_Your instructions_
Rewrite the part of the records that opens with the line containing "left hip: (88, 527, -8)" and closes with the line containing "left wrist: (1018, 535, -32)", changing every "Person at" to "Figure at" and leaving everything else unchanged.

_Dataset extract_
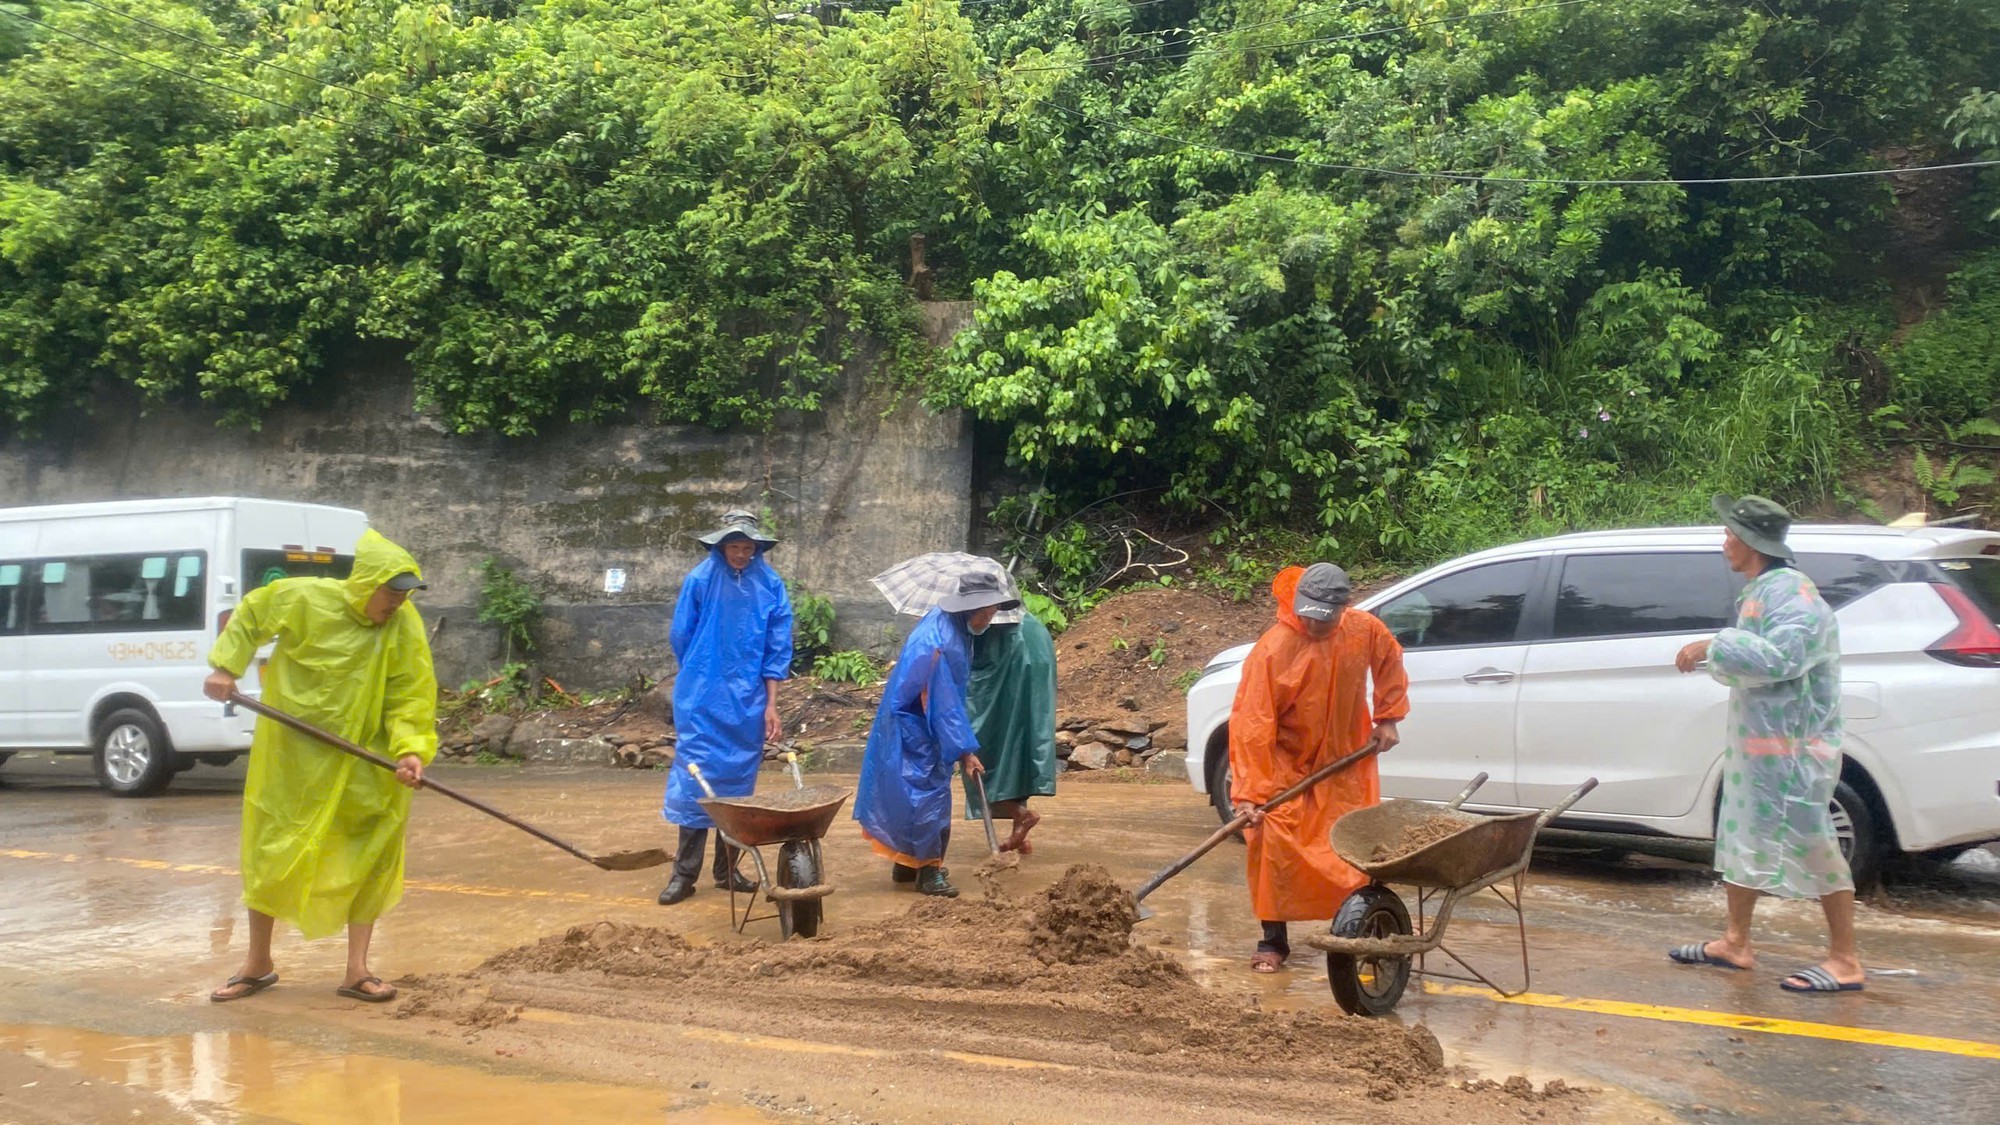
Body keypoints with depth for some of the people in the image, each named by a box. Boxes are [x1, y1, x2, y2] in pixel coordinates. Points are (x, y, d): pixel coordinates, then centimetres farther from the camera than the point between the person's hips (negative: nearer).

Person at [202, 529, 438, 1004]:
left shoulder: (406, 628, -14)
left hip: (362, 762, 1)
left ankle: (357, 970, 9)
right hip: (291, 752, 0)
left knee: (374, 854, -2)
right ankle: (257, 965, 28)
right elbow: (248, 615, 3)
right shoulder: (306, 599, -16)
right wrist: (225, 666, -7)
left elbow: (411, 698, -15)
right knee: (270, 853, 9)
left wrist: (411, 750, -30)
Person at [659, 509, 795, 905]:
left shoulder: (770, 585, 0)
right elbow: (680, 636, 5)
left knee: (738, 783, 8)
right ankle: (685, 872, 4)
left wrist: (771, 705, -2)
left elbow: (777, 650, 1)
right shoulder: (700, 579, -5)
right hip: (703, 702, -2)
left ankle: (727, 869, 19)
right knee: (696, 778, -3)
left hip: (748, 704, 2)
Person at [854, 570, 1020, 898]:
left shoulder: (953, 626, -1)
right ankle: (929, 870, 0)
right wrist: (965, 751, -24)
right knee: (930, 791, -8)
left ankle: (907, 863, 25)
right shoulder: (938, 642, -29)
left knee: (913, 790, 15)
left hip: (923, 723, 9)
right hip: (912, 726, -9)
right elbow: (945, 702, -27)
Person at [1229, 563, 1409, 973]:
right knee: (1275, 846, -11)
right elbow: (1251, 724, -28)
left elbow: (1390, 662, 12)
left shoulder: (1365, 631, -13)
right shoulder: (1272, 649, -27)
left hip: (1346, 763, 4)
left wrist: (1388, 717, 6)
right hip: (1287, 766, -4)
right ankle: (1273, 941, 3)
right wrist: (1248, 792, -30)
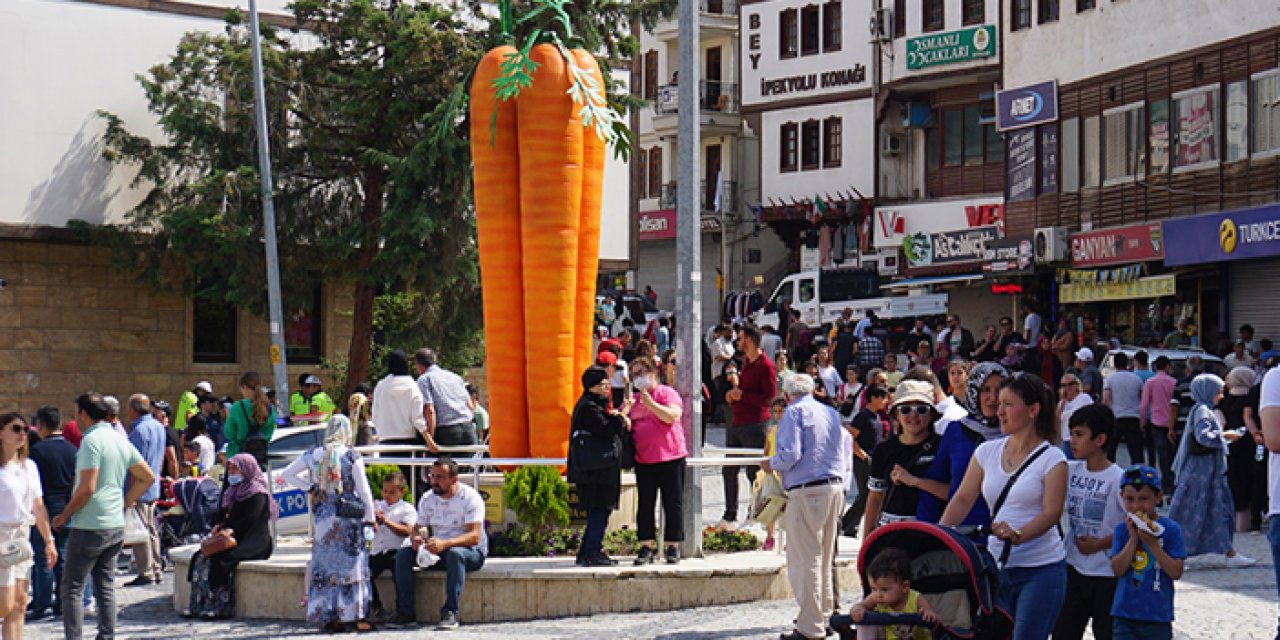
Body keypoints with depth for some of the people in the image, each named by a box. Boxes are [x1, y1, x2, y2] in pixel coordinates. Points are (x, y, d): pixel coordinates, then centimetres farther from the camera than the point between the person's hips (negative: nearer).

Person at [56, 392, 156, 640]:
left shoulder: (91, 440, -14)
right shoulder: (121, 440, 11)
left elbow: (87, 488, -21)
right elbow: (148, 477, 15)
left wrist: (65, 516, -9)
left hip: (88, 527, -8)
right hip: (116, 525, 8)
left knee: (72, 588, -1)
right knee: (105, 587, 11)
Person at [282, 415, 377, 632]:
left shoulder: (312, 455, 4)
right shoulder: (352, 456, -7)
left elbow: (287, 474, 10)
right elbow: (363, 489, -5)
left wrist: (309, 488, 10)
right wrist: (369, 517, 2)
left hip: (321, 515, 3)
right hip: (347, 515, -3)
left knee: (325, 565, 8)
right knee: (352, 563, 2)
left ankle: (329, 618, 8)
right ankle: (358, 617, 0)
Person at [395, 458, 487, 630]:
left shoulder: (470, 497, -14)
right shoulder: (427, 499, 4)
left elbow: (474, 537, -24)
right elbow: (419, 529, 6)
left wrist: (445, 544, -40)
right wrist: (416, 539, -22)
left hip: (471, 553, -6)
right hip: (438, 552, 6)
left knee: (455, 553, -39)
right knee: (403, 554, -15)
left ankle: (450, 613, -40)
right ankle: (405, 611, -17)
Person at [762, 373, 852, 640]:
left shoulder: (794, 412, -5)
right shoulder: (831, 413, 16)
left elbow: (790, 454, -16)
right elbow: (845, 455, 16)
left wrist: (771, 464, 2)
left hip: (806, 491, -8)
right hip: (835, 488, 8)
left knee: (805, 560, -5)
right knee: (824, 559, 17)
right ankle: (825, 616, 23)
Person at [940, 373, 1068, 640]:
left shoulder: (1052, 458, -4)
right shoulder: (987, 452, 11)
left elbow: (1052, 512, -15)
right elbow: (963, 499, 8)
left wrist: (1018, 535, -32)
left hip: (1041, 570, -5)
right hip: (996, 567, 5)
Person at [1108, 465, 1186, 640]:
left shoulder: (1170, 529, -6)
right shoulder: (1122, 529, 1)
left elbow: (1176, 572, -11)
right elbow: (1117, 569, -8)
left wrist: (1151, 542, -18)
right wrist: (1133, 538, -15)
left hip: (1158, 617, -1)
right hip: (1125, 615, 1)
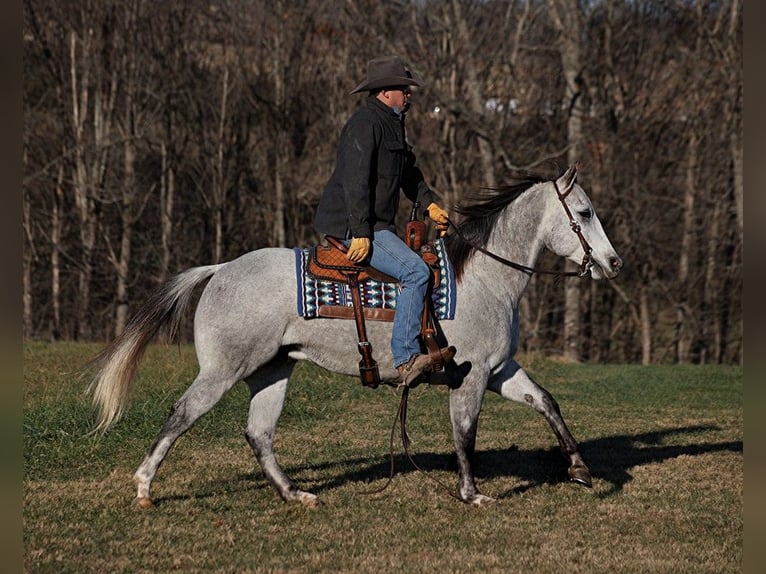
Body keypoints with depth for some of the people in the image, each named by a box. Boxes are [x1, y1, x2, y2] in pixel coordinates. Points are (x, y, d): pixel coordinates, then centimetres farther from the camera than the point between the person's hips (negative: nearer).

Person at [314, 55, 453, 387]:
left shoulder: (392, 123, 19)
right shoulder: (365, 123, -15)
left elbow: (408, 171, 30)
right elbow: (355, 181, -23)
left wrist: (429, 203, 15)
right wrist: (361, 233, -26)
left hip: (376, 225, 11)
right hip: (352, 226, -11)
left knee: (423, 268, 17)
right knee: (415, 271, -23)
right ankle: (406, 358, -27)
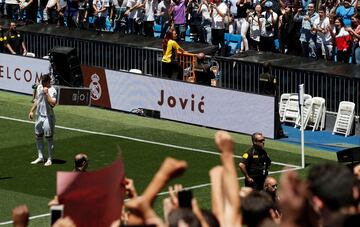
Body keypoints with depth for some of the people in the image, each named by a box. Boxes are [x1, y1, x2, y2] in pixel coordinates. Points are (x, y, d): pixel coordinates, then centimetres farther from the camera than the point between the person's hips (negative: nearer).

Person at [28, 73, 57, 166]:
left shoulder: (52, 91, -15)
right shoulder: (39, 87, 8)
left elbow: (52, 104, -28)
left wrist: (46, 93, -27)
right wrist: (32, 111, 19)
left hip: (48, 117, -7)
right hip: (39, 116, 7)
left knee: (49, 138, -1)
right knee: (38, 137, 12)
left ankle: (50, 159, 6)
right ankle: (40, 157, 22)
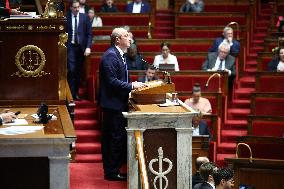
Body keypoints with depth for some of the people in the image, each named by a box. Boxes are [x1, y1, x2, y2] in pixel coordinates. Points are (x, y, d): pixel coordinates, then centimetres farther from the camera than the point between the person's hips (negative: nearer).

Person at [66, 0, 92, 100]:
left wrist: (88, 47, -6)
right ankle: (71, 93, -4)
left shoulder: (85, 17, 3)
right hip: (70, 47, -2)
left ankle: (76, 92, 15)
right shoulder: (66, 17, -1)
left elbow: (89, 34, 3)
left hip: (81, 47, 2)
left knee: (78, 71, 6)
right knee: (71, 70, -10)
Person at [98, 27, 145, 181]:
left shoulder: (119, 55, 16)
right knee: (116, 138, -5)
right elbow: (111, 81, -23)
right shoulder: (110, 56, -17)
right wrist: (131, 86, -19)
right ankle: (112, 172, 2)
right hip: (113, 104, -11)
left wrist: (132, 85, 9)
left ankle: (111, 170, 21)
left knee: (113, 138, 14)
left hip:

_Response box_
left hip: (88, 527, -8)
right hip: (116, 525, 8)
left knee: (72, 588, -1)
right knee: (105, 587, 11)
Figure at [282, 415, 377, 632]:
left shoulder: (312, 455, 4)
right shoulder: (352, 456, -7)
left elbow: (287, 474, 10)
right elbow: (363, 489, -5)
left wrist: (309, 488, 10)
right wrist: (369, 517, 2)
left hip: (321, 515, 3)
right hip: (347, 515, -3)
left knee: (325, 565, 8)
right knee: (352, 563, 2)
left ankle: (329, 618, 8)
right ankle: (358, 617, 0)
Figure at [395, 458, 487, 630]:
left shoulder: (470, 497, -14)
right shoulder: (427, 499, 4)
left elbow: (474, 537, -24)
right elbow: (419, 529, 6)
left wrist: (445, 544, -40)
right wrist: (416, 539, -22)
left hip: (471, 553, -6)
right hip: (438, 552, 6)
left knee: (455, 553, -39)
right knee: (403, 554, -15)
left ankle: (450, 613, -40)
right ankle: (405, 611, -17)
Figure at [762, 373, 852, 640]:
left shoulder: (794, 412, -5)
right shoulder: (831, 413, 16)
left elbow: (790, 454, -16)
right elbow: (845, 455, 16)
left wrist: (771, 464, 2)
left hip: (806, 491, -8)
right hip: (835, 488, 8)
left knee: (805, 560, -5)
right knee: (824, 559, 17)
right ankle: (825, 616, 23)
Figure at [940, 373, 1068, 640]:
left shoulder: (1052, 458, -4)
right shoulder: (987, 452, 11)
left elbow: (1052, 512, -15)
right elbow: (963, 499, 8)
left wrist: (1018, 535, -32)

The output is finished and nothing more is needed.